Lisette, Marquise de Brinon (1896 – 26 March 1982) was best known as the Jewish wife of the pro-Nazi French collaborator, Fernand de Brinon.

Biography

[edit]

Born Jeanne Louise Rachel Franck, she lived in an internal exile throughout the Second World War. Declared an "honorary Aryan", she was not deported to her death, but neither was she welcome in Vichy or in Paris.

Born to a family of Jewish bankers in Paris and formerly married to a Jewish banker Claude Ullmann, Lisette de Brinon was an inveterate socialite, surrounding herself with notables of the left (Léon Blum) and of the right (Pierre Drieu la Rochelle). Emmanuel Berl, best known for writing some of Philippe Pétain's early speeches, was a first cousin. She converted from Judaism to Catholicism.[1]
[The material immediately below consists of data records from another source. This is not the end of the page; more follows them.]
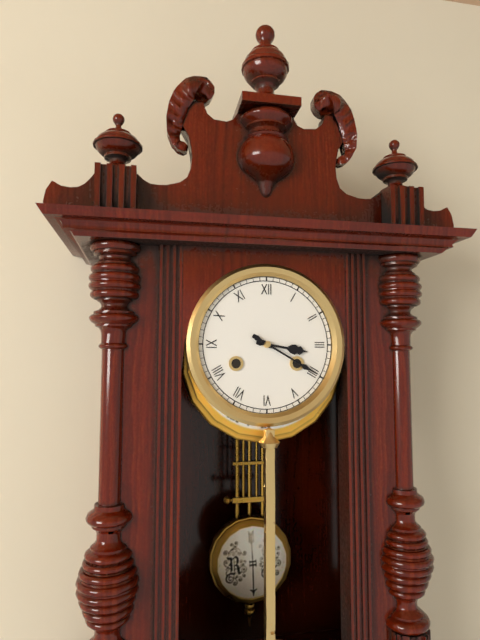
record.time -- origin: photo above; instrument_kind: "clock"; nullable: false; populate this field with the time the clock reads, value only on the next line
3:20
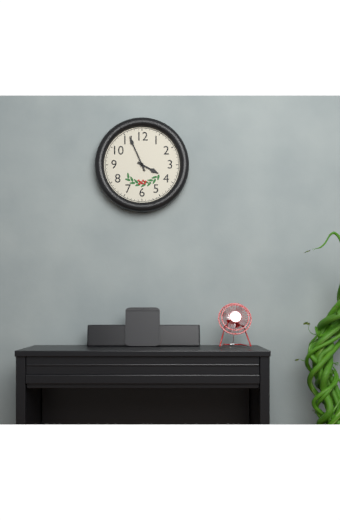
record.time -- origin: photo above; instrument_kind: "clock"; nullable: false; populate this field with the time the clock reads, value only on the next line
3:56
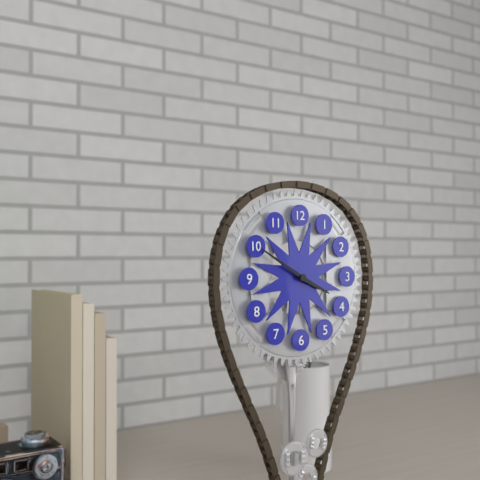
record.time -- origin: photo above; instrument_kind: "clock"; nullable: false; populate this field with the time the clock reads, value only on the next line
3:50
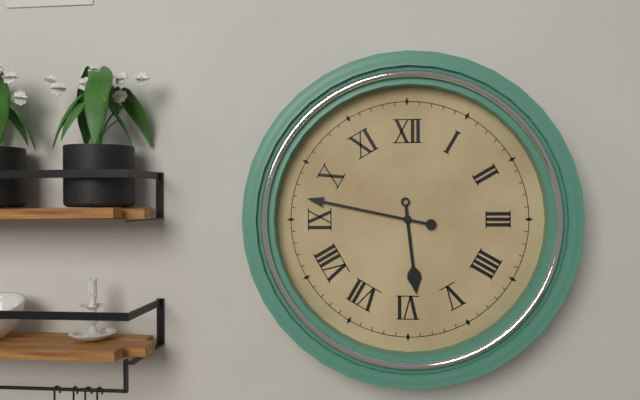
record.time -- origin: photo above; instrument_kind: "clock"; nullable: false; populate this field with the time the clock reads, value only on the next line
5:47
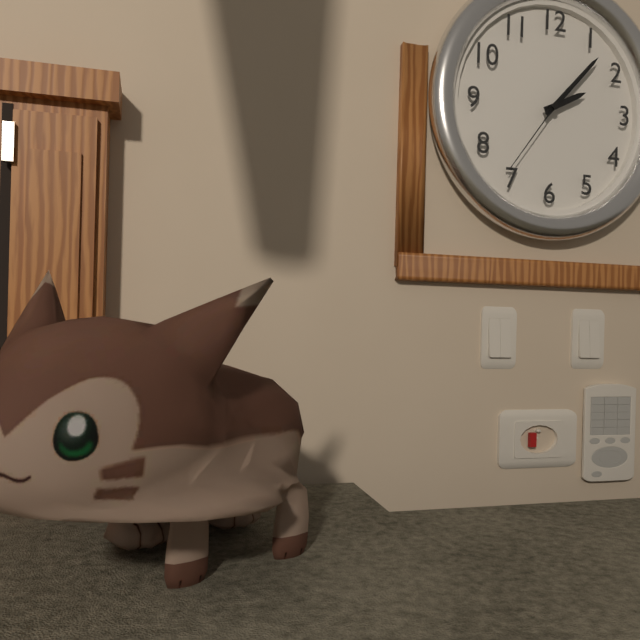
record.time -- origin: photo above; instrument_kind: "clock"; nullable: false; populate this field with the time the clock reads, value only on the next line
2:07:36
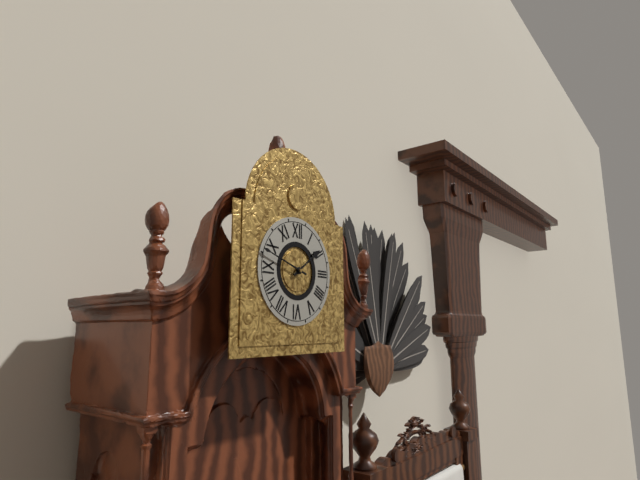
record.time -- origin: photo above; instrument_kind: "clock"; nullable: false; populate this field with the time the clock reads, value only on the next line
1:48
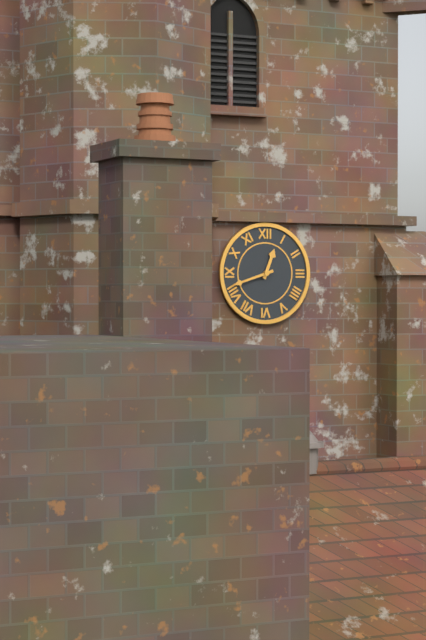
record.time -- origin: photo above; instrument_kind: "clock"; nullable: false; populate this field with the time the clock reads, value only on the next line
12:42
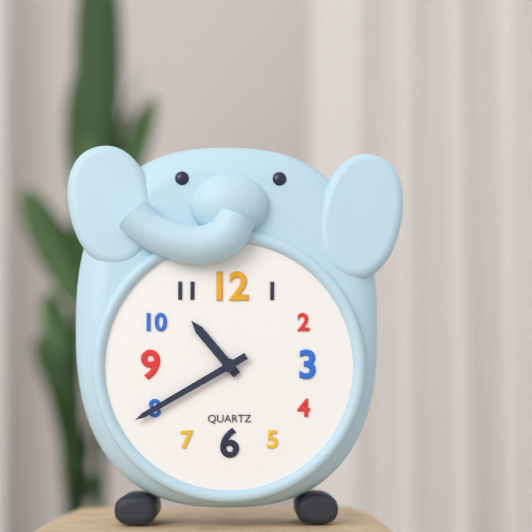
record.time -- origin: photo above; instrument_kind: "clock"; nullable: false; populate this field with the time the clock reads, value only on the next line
10:40
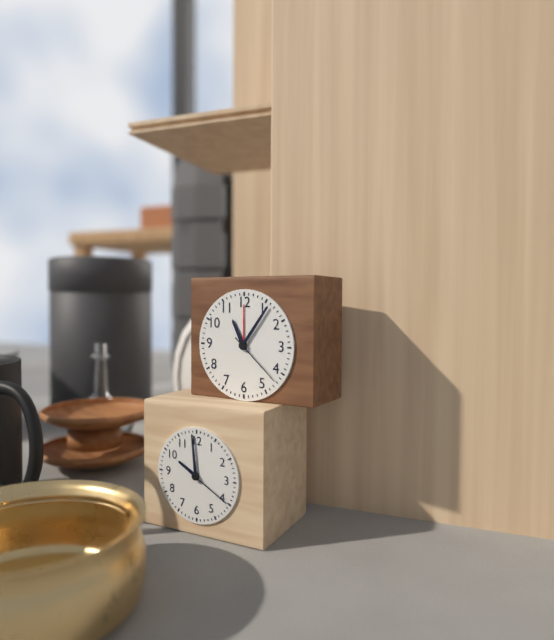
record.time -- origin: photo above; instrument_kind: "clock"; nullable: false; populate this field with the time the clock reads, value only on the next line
11:06:22
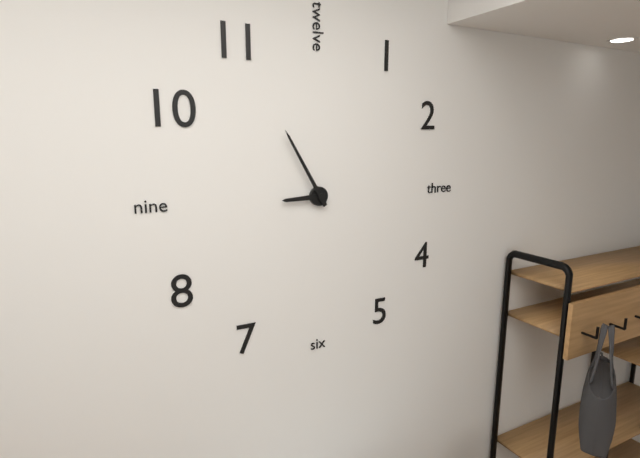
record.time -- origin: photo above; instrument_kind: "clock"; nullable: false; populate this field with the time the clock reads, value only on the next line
8:55
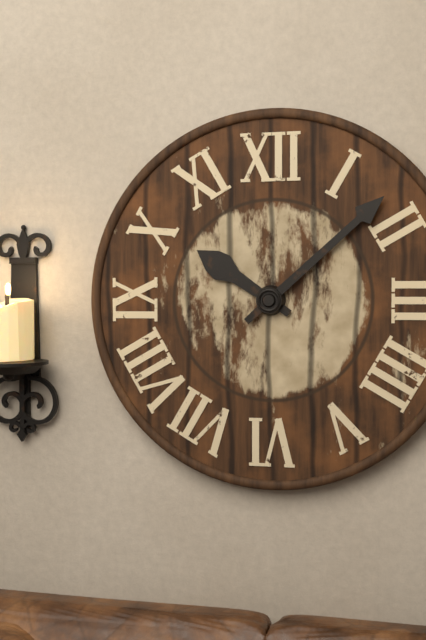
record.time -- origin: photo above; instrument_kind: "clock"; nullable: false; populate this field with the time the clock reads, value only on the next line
10:08
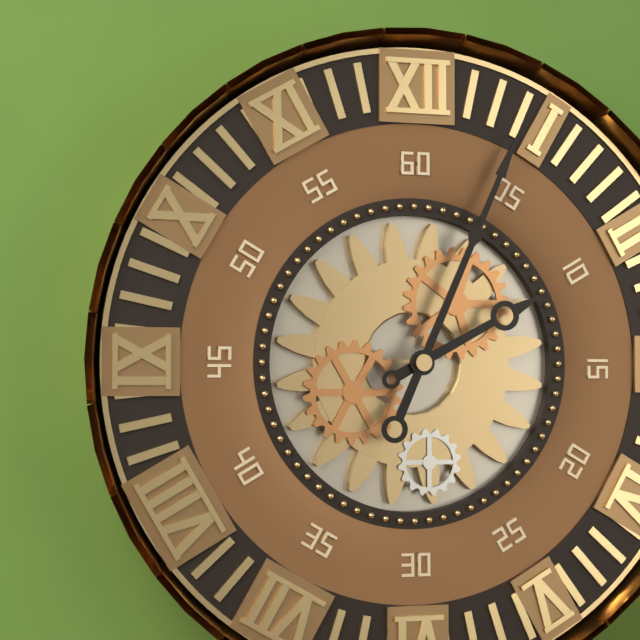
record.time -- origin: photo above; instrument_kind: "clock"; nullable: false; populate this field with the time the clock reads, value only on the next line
2:04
Her second husband, Fernand, Marquis de Brinon, was a Catholic aristocrat who distinguished himself with an early scoop interview with Adolf Hitler, and became one of the architects of French collaboration after France's catastrophic defeat at the hands of the Nazis in June 1940. As the war progressed, the couple were distanced partly by Lisette's inconvenient Jewishness, and also because of Brinon's long-term affair with his secretary Simone Mittre. Lisette attempted to follow Brinon when the Vichy government fled to exile in the castle of the Sigmaringen enclave following the Allied liberation. Although she managed to risk death by entering Germany, she never reached the castle.

Brinon and her husband were captured by Allied Forces and taken to stand trial in Toulouse. She was imprisoned briefly while her husband was found guilty of treason and executed in 1947. She was a friend of another collaborator, Jacques Benoist-Méchin.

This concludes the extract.